◆ WORK ITEM
Reproduce verbatim the lines of the entries from the one containing "Ils soutiennent Elix" through the end of the entries, both ends included. Leave the pictures out of your output.

◆ EXCERPTED DATA
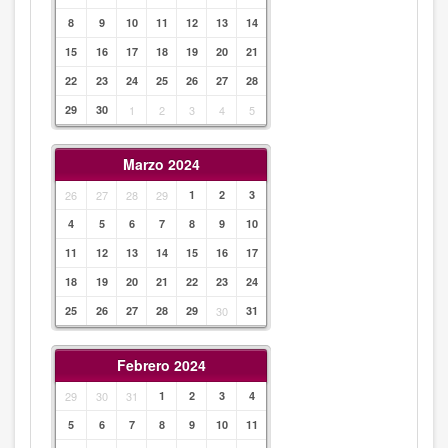
8
9
10
11
12
13
14
15
16
17
18
19
20
21
22
23
24
25
26
27
28
29
30
1
2
3
4
5
Marzo 2024
26
27
28
29
1
2
3
4
5
6
7
8
9
10
11
12
13
14
15
16
17
18
19
20
21
22
23
24
25
26
27
28
29
30
31
Febrero 2024
29
30
31
1
2
3
4
5
6
7
8
9
10
11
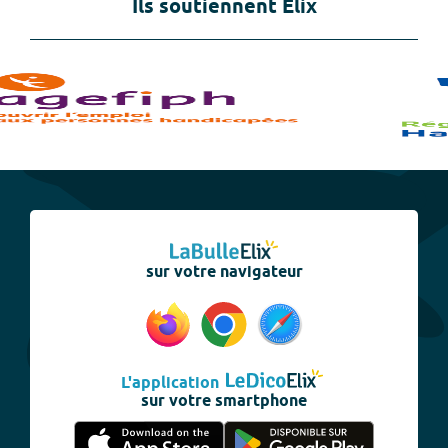
Ils soutiennent Elix
sur votre navigateur
L'application
sur votre smartphone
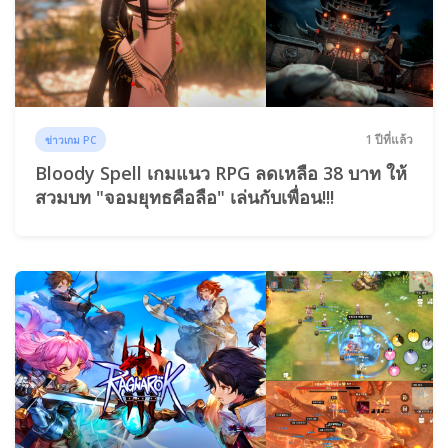
1 ปีที่แล้ว
ข่าวเกม PC
Bloody Spell เกมแนว RPG ลดเหลือ 38 บาท ให้
สวมบท "จอมยุทธคือลือ" เล่นกับเพื่อน!!!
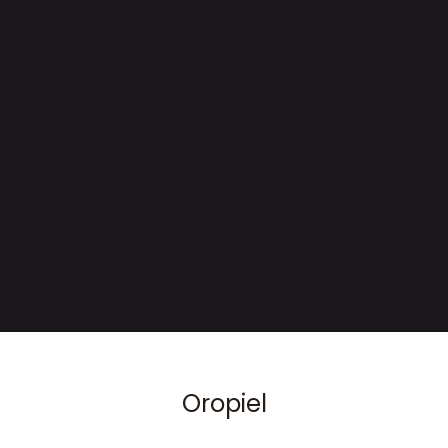
Oropiel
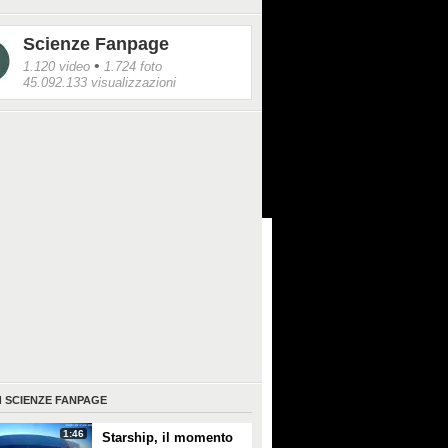
Scienze Fanpage
•
1.120 video
1.724 foto
45.092.133 visualizzazioni
I
SCIENZE FANPAGE
1:46
Starship, il momento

◆ SOLUTION TO THIS EXERCISE
Ils soutiennent Elix
sur votre navigateur
L'application
sur votre smartphone
1 ปีที่แล้ว
ข่าวเกม PC
Bloody Spell เกมแนว RPG ลดเหลือ 38 บาท ให้
สวมบท "จอมยุทธคือลือ" เล่นกับเพื่อน!!!
Oropiel
Scienze Fanpage
•
1.120 video
1.724 foto
45.092.133 visualizzazioni
I
SCIENZE FANPAGE
1:46
Starship, il momento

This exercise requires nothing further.